Equilibrium partial pressures: $P_{\text{H}_2\text{O}} = 0.5$ atm (constant) $P_{\text{Cl}_2} = p$ $P_{\text{HCl}} = 2 + 2(p-2) = 2 + 2p - 4 = 2p - 2$ $P_{\text{O}_2} = 2 + \frac{1}{2}(p-2) = 2 + \frac{p}{2} - 1 = 1 + \frac{p}{2}$

Since $K_p$ is very large, $p$ must be very small. We can approximate: $P_{\text{HCl}} \approx 2(0) - 2 = -2$ (This approach is flawed as it assumes the change is relative to initial state, but $P_{H_2O}$ is fixed).

Let's assume the reaction proceeds until $P_{\text{Cl}_2}$ is very small, $p$. The amount of $Cl_2$ consumed is $2-p$. This implies that the amount of $H_2O$ consumed is $\frac{2}{2}(2-p) = 2-p$. The amount of $HCl$ produced is $\frac{4}{2}(2-p) = 2(2-p)$. The amount of $O_2$ produced is $\frac{1}{2}(2-p)$.

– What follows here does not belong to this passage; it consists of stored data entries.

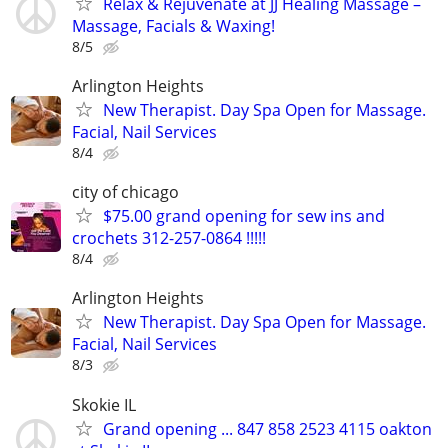
Relax & Rejuvenate at JJ Healing Massage –
Massage, Facials & Waxing!
8/5
Arlington Heights
New Therapist. Day Spa Open for Massage.
Facial, Nail Services
8/4
city of chicago
$75.00 grand opening for sew ins and
crochets 312-257-0864 !!!!!
8/4
Arlington Heights
New Therapist. Day Spa Open for Massage.
Facial, Nail Services
8/3
Skokie IL
Grand opening ... 847 858 2523 4115 oakton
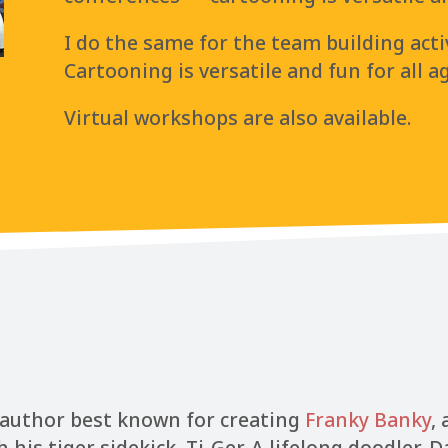
I do the same for the team building acti
Cartooning is versatile and fun for all a
Virtual workshops are also available.
d author best known for creating
Franky Banky
,
s tiger sidekick, Ti-Ger. A lifelong doodler, D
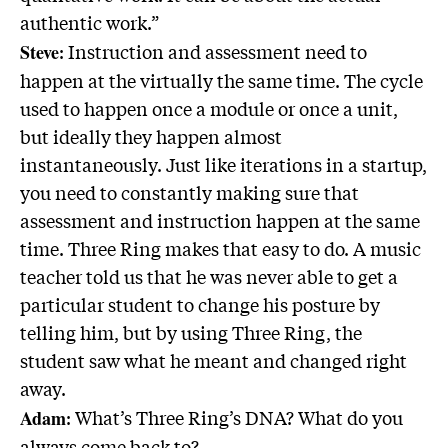
authentic work.”
: Instruction and assessment need to
Steve
happen at the virtually the same time. The cycle
used to happen once a module or once a unit,
but ideally they happen almost
instantaneously. Just like iterations in a startup,
you need to constantly making sure that
assessment and instruction happen at the same
time. Three Ring makes that easy to do. A music
teacher told us that he was never able to get a
particular student to change his posture by
telling him, but by using Three Ring, the
student saw what he meant and changed right
away.
: What’s Three Ring’s DNA? What do you
Adam
always come back to?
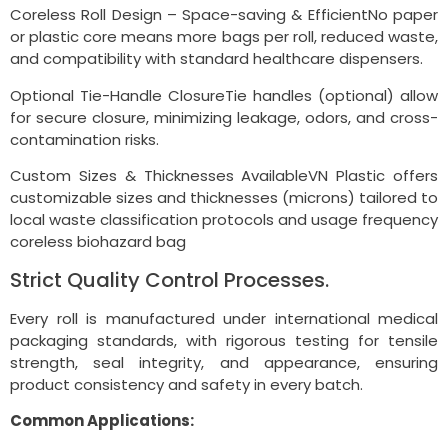
Coreless Roll Design – Space-saving & EfficientNo paper
or plastic core means more bags per roll, reduced waste,
and compatibility with standard healthcare dispensers.
Optional Tie-Handle ClosureTie handles (optional) allow
for secure closure, minimizing leakage, odors, and cross-
contamination risks.
Custom Sizes & Thicknesses AvailableVN Plastic offers
customizable sizes and thicknesses (microns) tailored to
local waste classification protocols and usage frequency
coreless biohazard bag
Strict Quality Control Processes.
Every roll is manufactured under international medical
packaging standards, with rigorous testing for tensile
strength, seal integrity, and appearance, ensuring
product consistency and safety in every batch.
Common Applications:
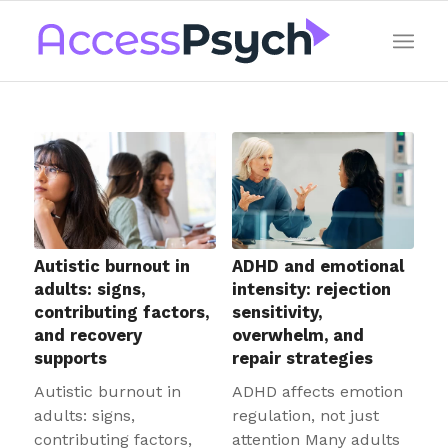
Autistic burnout in
ADHD and emotional
adults: signs,
intensity: rejection
contributing factors,
sensitivity,
and recovery
overwhelm, and
supports
repair strategies
Autistic burnout in
ADHD affects emotion
adults: signs,
regulation, not just
contributing factors,
attention Many adults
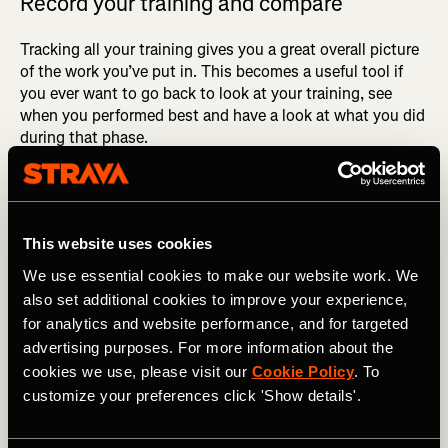
Record your training and compare
Tracking all your training gives you a great overall picture
of the work you’ve put in. This becomes a useful tool if
you ever want to go back to look at your training, see
when you performed best and have a look at what you did
during that phase.
As mentioned earlier, you go through so many phases
within training, but after continuous consistency you’re
almost guaranteed to see results. Doing an assessment of
This website uses cookies
your training going into a race will give you an accurate
and realistic measure of the time you should be targeting.
We use essential cookies to make our website work. We
also set additional cookies to improve your experience,
for analytics and website performance, and for targeted
advertising purposes. For more information about the
cookies we use, please visit our
Cookie Policy
. To
customize your preferences click 'Show details'.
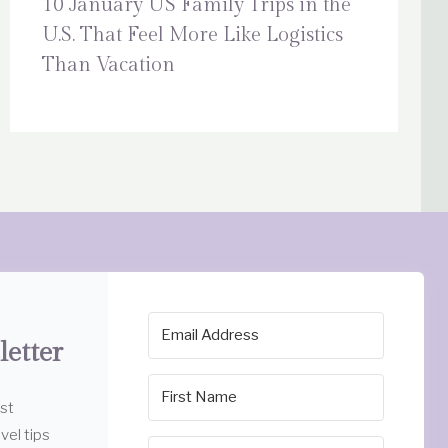
10 January US Family Trips in the
U.S. That Feel More Like Logistics
Than Vacation
letter
est
vel tips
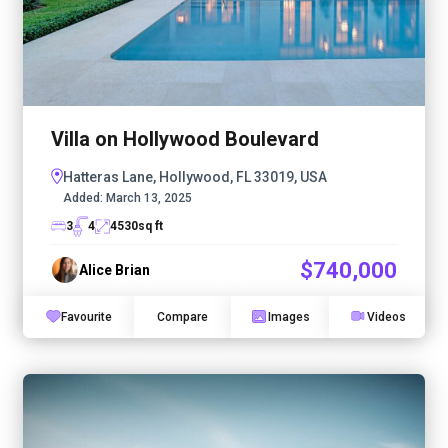
Villa on Hollywood Boulevard
Hatteras Lane, Hollywood, FL 33019, USA
Added:
March 13, 2025
3
4
4530
sq ft
$740,000
Alice Brian
Favourite
Compare
Images
Videos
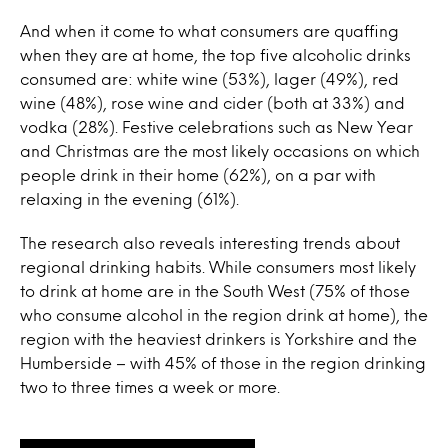
And when it come to what consumers are quaffing
when they are at home, the top five alcoholic drinks
consumed are: white wine (53%), lager (49%), red
wine (48%), rose wine and cider (both at 33%) and
vodka (28%). Festive celebrations such as New Year
and Christmas are the most likely occasions on which
people drink in their home (62%), on a par with
relaxing in the evening (61%).
The research also reveals interesting trends about
regional drinking habits. While consumers most likely
to drink at home are in the South West (75% of those
who consume alcohol in the region drink at home), the
region with the heaviest drinkers is Yorkshire and the
Humberside – with 45% of those in the region drinking
two to three times a week or more.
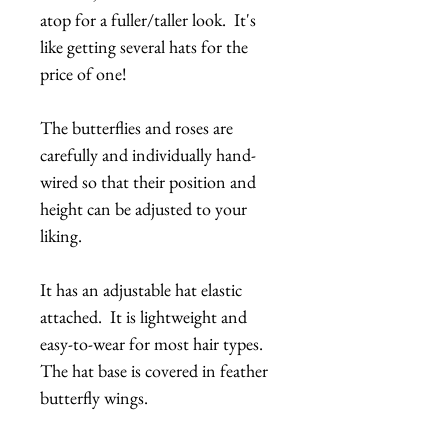
atop for a fuller/taller look. It's
like getting several hats for the
price of one!
The butterflies and roses are
carefully and individually hand-
wired so that their position and
height can be adjusted to your
liking.
It has an adjustable hat elastic
attached. It is lightweight and
easy-to-wear for most hair types.
The hat base is covered in feather
butterfly wings.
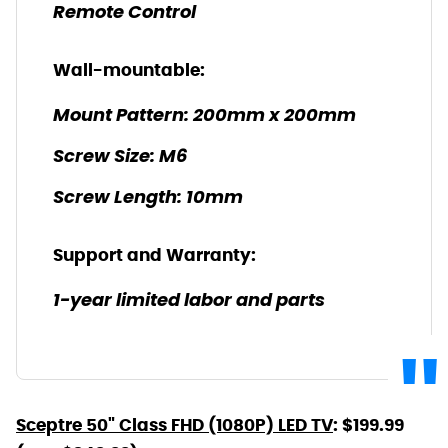
Remote Control
Wall-mountable:
Mount Pattern: 200mm x 200mm
Screw Size: M6
Screw Length: 10mm
Support and Warranty:
1-year limited labor and parts
Sceptre 50" Class FHD (1080P) LED TV
: $199.99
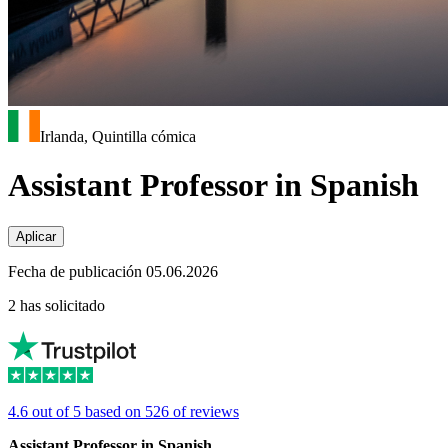
Irlanda, Quintilla cómica
Assistant Professor in Spanish
Aplicar
Fecha de publicación 05.06.2026
2 has solicitado
4.6 out of 5 based on 526 of reviews
Assistant Professor in Spanish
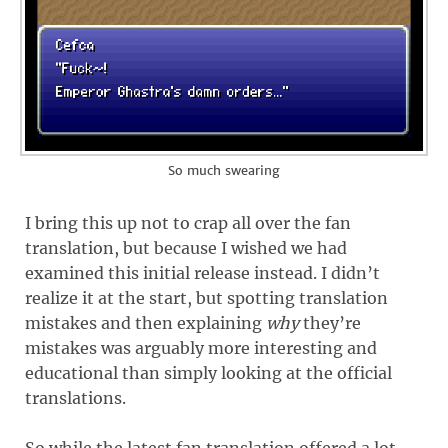
So much swearing
I bring this up not to crap all over the fan
translation, but because I wished we had
examined this initial release instead. I didn’t
realize it at the start, but spotting translation
mistakes and then explaining
why
they’re
mistakes was arguably more interesting and
educational than simply looking at the official
translations.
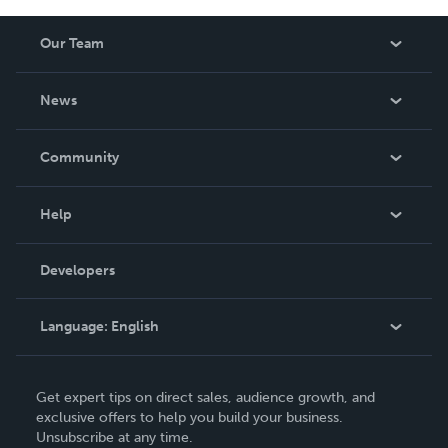
Our Team
About Us
News
Careers
In The News
Community
Events
Blog
Help
Videos
Order Lookup
Developers
Podcast
Knowledge Base
Language:
English
Contact Support
English
Get expert tips on direct sales, audience growth, and
Deutsch
exclusive offers to help you build your business.
Unsubscribe at any time.
Français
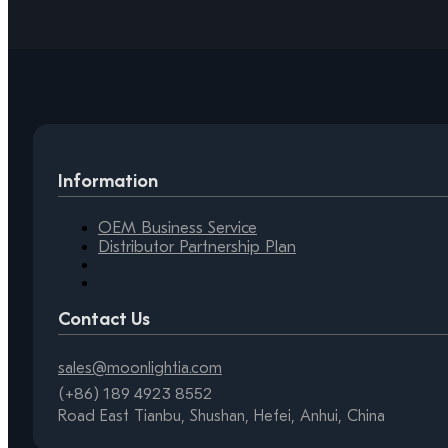
Information
OEM Business Service
Distributor Partnership Plan
Contact Us
sales@moonlightia.com
(+86) 189 4923 8552
Road East Tianbu, Shushan, Hefei, Anhui, China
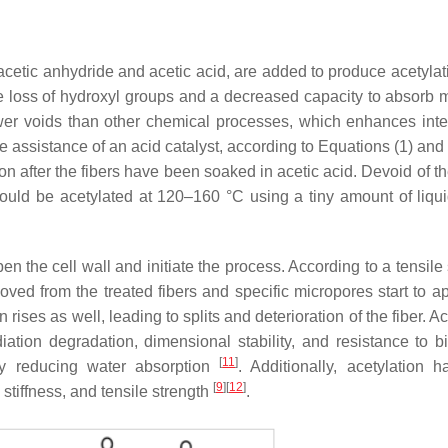
acetic anhydride and acetic acid, are added to produce acetylat
 the loss of hydroxyl groups and a decreased capacity to absorb 
wer voids than other chemical processes, which enhances inte
e assistance of an acid catalyst, according to Equations (1) and 
tion after the fibers have been soaked in acetic acid. Devoid of 
should be acetylated at 120–160 °C using a tiny amount of liqui
en the cell wall and initiate the process. According to a tensile
oved from the treated fibers and specific micropores start to 
on rises as well, leading to splits and deterioration of the fiber. A
tion degradation, dimensional stability, and resistance to bi
[
11
]
 by reducing water absorption
. Additionally, acetylation 
[
9
]
[
12
]
stiffness, and tensile strength
.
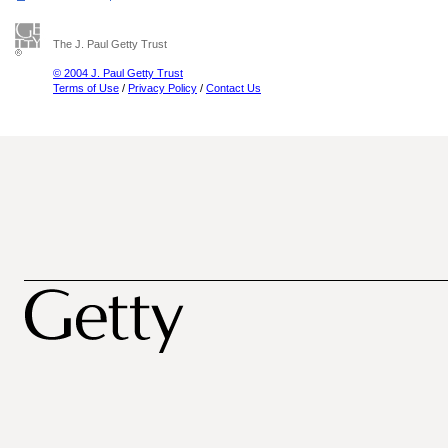
The J. Paul Getty Trust
© 2004 J. Paul Getty Trust
Terms of Use
/
Privacy Policy
/
Contact Us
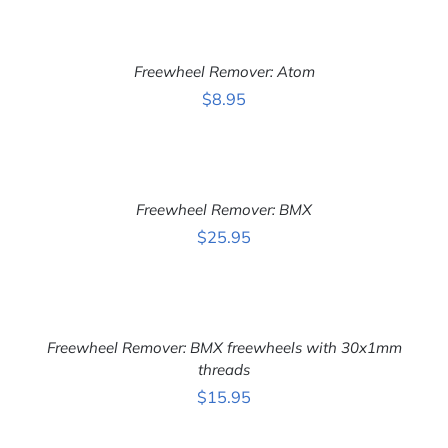
ADD
TO
CART
Freewheel Remover: Atom
/
DETAILS
$
8.95
ADD
TO
CART
Freewheel Remover: BMX
/
DETAILS
$
25.95
ADD
TO
CART
Freewheel Remover: BMX freewheels with 30x1mm
/
DETAILS
threads
$
15.95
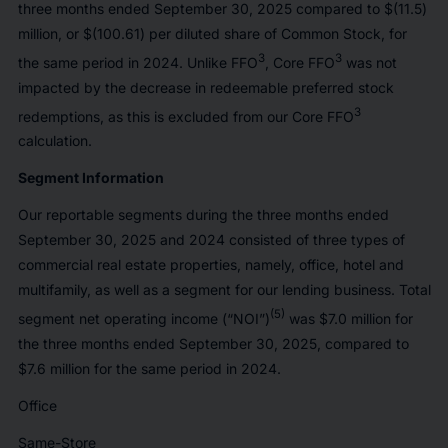
three months ended September 30, 2025 compared to $(11.5)
million, or $(100.61) per diluted share of Common Stock, for
3
3
the same period in 2024. Unlike FFO
, Core FFO
was not
impacted by the decrease in redeemable preferred stock
3
redemptions, as this is excluded from our Core FFO
calculation.
Segment Information
Our reportable segments during the three months ended
September 30, 2025 and 2024 consisted of three types of
commercial real estate properties, namely, office, hotel and
multifamily, as well as a segment for our lending business. Total
(5)
segment net operating income (“NOI”)
was $7.0 million for
the three months ended September 30, 2025, compared to
$7.6 million for the same period in 2024.
Office
Same-Store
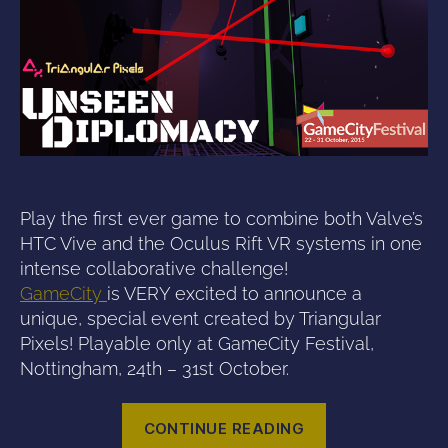
Play the first ever game to combine both Valve’s
HTC Vive and the Oculus Rift VR systems in one
intense collaborative challenge!
GameCity
is VERY excited to announce a
unique, special event created by Triangular
Pixels! Playable only at GameCity Festival,
Nottingham, 24th – 31st October.
“Triangular
CONTINUE READING
Pixels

Equilibrium partial pressures: $P_{\text{H}_2\text{O}} = 0.5$ atm (constant due to excess liquid) $P_{\text{Cl}_2} = p$ $P_{\text{HCl}} = 2 + 2(2-p) = 2 + 4 - 2p = 6 - 2p$ $P_{\text{O}_2} = 2 + \frac{1}{2}(2-p) = 2 + 1 - \frac{p}{2} = 3 - \frac{p}{2}$

Since $p$ is very small, we can approximate: $P_{\text{HCl}} \approx 6$ atm $P_{\text{O}_2} \approx 3$ atm

Substitute these into the $K_p$ expression: $K_p = \frac{(P_{\text{HCl}})^4 P_{\text{O}_2}}{(P_{\text{H}_2\text{O}})^2 (P_{\text{Cl}_2})^2}$ $12 \times 10^8 = \frac{(6)^4 \times 3}{(0.5)^2 \times p^2}$ $12 \times 10^8 = \frac{1296 \times 3}{0.25 \times p^2}$ $12 \times 10^8 = \frac{3888}{0.25 \times p^2}$ $p^2 = \frac{3888}{0.25 \times 12 \times 10^8} = \frac{3888}{3 \times 10^8} = 1296 \times 10^{-8}$ $p = \sqrt{1296 \times 10^{-8}} = 36 \times 10^{-4}$ atm.

Convert to $10^{-3}$ atm: $p = 36 \times 10^{-4} \text{ atm} = 3.6 \times 10^{-3} \text{ atm}$. The approximate partial pressure of $Cl_2$ is $3.6 \times 10^{-3}$ atm. The value in $10^{-3}$ atm is 3.6.